The file is availalbe at the root folder of pyRDDLGym (with the
GymExample.py file). Note that only the version in the IPPC2023 branch contains the competition parameters.
Competitors should self-report training specifications (how many machines and machine specifications).
Manual encoding of explicity domain and instance knowledge is prohibited, you are however allowed to use domain specific heuristics and other automatic domain specific methods, as long as you report them.
Remark: we will use the same five instances at evaluation time in this edition of the competition in order to facilitate reinforcement learning competitors who may need to learn per-instance.
An updated abstract containining any domain knowledge decleration, and the training specification must be submitted by June 13th, 2023
Revised abstract submission, due June 13, 2023.
After June 8, 2023, competitor container submissions will be evaluated using an 8-core CPU (no GPU) with 32Gb of RAM, on 50 randomized trials for each instance of the 8 competition domains. The evaluation instances for each domain will include the 3 pre-released instances, with additional 5 new never seen before instances - total of 5 instances per domain.
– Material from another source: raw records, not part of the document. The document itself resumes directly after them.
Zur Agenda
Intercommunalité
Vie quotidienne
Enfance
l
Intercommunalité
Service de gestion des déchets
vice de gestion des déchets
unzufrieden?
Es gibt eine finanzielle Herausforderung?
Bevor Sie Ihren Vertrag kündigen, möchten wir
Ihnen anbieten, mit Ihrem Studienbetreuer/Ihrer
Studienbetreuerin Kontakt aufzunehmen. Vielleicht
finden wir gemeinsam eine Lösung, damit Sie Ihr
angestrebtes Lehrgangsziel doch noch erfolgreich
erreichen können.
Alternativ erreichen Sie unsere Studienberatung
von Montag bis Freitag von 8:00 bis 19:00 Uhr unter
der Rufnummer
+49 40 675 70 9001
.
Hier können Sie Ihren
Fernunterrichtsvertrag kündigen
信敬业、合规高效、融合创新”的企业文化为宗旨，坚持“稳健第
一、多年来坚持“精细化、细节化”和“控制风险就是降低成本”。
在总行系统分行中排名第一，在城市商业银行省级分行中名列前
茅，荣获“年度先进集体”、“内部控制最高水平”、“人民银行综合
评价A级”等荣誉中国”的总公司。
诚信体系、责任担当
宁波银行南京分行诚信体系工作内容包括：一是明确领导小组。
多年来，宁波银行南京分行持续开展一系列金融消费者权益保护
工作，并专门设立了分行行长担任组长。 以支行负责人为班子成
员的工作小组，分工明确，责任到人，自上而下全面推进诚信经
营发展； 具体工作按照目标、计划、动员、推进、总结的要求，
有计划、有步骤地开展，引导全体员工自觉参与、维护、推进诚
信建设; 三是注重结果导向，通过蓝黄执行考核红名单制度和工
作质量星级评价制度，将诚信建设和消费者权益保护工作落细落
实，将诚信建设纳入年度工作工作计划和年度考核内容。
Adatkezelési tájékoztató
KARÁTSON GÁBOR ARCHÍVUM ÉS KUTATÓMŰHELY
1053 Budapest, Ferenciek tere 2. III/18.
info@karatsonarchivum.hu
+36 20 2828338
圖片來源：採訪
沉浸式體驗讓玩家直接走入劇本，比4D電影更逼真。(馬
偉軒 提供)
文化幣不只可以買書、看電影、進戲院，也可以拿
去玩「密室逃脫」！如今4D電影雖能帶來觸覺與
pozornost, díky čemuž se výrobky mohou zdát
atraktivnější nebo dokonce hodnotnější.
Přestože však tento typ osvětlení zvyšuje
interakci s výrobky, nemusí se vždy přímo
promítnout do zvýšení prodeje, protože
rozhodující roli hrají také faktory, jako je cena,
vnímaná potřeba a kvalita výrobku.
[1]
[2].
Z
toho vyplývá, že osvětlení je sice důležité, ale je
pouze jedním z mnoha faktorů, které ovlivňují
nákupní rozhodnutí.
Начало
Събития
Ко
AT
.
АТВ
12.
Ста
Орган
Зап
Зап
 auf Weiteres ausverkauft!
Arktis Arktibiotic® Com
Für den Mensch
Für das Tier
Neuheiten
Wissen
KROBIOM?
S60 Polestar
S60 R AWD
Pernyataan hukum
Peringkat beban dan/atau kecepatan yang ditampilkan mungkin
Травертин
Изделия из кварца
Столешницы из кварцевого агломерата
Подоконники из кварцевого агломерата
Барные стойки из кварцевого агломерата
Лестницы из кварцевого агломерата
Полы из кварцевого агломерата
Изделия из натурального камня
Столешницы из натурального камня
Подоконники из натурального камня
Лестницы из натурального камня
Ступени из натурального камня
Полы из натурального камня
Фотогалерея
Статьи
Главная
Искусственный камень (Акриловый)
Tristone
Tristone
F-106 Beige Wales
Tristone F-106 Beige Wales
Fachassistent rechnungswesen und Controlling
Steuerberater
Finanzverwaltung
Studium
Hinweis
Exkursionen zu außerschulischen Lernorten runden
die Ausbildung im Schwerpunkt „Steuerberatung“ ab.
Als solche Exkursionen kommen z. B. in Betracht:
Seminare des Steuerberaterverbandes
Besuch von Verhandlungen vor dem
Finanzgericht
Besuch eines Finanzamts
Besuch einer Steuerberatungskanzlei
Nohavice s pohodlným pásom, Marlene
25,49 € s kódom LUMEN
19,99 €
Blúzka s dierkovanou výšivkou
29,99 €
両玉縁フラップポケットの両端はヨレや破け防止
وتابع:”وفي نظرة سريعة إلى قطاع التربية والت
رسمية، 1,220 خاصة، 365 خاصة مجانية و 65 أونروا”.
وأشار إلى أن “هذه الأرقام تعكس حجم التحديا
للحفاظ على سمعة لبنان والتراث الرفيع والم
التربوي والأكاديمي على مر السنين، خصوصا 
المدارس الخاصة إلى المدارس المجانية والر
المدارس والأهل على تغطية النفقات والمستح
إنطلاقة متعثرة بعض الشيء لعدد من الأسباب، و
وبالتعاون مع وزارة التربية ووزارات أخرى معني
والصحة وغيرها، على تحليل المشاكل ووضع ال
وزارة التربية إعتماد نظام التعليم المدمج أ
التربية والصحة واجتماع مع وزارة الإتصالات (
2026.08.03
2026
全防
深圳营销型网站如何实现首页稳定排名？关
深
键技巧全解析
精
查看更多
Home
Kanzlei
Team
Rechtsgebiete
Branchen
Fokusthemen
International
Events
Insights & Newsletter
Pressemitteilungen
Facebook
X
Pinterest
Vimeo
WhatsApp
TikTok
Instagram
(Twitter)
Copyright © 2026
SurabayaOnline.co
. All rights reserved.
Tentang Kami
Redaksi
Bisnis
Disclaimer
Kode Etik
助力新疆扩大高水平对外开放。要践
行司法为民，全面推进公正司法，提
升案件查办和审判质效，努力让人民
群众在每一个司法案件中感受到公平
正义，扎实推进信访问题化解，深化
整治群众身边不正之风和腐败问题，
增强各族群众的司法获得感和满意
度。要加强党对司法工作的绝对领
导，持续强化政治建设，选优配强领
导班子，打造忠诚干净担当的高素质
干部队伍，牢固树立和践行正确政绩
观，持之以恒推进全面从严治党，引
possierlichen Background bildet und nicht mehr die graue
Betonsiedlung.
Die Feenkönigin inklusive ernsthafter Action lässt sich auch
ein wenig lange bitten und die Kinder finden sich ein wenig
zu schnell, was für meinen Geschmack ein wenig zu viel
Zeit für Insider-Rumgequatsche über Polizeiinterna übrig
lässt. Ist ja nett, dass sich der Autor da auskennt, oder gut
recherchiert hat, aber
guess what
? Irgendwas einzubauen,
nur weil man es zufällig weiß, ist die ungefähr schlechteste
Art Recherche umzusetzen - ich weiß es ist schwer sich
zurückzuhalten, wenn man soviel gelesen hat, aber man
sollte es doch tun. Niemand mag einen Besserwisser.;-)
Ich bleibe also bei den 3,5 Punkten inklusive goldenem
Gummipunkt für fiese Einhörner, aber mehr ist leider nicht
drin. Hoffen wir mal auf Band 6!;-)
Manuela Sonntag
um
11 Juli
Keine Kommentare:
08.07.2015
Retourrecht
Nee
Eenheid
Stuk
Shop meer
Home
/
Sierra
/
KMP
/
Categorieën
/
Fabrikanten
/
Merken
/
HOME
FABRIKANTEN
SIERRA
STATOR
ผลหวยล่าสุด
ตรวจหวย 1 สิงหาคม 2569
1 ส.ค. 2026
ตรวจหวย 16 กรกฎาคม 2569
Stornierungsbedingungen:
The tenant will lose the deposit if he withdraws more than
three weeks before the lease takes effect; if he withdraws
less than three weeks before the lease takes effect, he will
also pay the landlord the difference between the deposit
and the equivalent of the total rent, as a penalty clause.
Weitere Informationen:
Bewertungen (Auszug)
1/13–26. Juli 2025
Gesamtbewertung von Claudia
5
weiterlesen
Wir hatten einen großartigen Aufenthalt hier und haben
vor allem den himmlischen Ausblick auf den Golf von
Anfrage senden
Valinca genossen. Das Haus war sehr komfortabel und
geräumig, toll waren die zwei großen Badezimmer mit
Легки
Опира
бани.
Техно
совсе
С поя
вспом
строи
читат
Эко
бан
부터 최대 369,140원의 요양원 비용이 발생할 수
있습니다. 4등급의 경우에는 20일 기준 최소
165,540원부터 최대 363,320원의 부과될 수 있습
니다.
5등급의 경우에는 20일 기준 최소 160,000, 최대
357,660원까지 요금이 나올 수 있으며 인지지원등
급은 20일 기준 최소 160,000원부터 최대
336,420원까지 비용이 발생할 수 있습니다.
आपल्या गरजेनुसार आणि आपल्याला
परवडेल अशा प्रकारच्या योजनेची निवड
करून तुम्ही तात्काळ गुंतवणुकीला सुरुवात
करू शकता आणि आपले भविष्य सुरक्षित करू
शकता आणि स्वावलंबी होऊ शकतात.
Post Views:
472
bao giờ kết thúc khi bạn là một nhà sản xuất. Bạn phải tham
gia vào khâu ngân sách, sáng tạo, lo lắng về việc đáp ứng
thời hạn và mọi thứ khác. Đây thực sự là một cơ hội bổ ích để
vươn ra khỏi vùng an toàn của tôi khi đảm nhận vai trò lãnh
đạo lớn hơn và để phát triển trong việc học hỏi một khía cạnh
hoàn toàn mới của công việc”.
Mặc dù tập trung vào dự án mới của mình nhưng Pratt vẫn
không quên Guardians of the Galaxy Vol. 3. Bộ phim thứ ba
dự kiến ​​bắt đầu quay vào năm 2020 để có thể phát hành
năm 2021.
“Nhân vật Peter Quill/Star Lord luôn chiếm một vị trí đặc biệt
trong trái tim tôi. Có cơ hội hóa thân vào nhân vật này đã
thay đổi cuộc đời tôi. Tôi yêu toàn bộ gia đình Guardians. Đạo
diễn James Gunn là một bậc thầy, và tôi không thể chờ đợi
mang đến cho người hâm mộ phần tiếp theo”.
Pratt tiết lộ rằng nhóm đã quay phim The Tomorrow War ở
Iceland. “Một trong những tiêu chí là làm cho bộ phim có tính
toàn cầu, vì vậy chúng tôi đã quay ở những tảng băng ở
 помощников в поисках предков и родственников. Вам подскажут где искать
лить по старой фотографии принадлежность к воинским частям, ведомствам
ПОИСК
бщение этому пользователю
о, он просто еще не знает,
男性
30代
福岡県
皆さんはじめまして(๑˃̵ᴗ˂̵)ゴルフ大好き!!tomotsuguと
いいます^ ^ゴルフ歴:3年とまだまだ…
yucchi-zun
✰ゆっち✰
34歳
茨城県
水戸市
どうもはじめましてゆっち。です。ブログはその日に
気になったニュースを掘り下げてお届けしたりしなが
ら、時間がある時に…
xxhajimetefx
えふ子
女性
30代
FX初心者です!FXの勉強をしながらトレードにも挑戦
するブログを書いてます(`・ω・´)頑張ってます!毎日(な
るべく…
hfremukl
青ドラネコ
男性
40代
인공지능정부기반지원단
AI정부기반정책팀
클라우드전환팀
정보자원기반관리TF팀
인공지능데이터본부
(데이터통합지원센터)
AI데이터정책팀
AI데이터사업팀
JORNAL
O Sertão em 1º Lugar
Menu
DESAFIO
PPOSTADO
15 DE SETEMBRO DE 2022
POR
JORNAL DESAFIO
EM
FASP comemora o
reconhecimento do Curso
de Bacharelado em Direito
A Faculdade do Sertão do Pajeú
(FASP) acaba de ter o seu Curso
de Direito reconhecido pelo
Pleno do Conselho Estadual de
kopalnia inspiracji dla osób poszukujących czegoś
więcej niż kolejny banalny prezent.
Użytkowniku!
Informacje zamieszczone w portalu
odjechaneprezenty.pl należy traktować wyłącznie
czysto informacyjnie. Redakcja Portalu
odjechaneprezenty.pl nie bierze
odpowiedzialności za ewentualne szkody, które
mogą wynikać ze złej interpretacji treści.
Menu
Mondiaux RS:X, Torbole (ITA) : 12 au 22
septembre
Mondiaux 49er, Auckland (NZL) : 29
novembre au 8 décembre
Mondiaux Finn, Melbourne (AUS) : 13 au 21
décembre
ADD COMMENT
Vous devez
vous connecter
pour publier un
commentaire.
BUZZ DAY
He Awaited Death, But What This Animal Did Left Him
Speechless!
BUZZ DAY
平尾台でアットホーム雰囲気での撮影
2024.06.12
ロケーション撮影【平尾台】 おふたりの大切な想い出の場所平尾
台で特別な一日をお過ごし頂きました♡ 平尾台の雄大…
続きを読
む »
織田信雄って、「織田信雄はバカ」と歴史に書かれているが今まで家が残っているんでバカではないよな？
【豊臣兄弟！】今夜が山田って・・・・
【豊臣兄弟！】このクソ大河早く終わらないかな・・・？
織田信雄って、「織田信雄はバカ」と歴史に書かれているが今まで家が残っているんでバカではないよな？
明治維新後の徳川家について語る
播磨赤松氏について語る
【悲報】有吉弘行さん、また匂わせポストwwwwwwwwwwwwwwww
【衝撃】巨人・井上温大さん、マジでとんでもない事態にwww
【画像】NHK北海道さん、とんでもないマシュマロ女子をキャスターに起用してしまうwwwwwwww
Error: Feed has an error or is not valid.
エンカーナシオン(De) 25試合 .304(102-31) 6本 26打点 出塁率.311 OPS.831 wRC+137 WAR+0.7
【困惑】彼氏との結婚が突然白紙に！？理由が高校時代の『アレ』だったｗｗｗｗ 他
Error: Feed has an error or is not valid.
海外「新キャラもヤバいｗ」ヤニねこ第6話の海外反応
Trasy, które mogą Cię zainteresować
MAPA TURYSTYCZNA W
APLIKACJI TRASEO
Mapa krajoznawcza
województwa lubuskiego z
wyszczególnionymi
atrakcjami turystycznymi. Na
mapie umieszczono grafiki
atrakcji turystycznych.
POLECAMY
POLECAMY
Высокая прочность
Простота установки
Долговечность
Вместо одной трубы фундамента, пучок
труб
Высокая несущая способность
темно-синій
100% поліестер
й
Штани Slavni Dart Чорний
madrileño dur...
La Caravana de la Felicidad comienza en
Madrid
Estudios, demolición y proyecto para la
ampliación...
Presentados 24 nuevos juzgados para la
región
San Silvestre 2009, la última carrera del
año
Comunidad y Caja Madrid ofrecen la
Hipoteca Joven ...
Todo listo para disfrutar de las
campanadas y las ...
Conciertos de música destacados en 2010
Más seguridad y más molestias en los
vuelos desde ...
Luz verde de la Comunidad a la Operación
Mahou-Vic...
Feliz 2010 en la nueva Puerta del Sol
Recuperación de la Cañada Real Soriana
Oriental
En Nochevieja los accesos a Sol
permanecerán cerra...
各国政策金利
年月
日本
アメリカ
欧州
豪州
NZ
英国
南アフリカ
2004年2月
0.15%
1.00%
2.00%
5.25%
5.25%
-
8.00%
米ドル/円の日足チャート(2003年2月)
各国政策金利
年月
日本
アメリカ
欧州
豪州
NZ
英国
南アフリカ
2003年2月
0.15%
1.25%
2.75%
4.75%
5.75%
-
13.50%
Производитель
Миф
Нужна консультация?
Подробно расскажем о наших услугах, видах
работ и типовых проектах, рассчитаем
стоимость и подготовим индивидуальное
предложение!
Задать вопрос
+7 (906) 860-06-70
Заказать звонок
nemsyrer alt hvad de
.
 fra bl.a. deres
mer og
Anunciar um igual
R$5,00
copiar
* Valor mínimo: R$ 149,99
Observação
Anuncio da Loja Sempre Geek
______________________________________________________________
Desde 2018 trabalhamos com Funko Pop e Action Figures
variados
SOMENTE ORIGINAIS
The average over all 50 trails will be taken as the raw score for each instance.
Normalized [0,1] instance scores will be computed according to the following lower and upper bounds:
A planner that does worse than 0 on this normalized scale will receive a 0. Each instance will have an hour (60 minutes) for general initilization, and then each trial will have 4 minutes time limit; total of 60 + 50*4 = 260 minutes will be allocated per instance, with independent timers for each stage (you cannot use 200 minutes for initilaization and then do all the 50 episdoes in 60 minutes). failure to execute any trial (e.g., crash) for an instance or exceeding the time limit in any trial for an instance will lead to overall normalized score of 0 for that instance. No competitor can exceed a score of 1, by definition. Note that scoring less then 0 will result in rounding to zero (adversarial acting).
Normalized domain scores will be computed as an average of normalized instance scores.
An overall competition score will be computed as an average of normalized domain scores.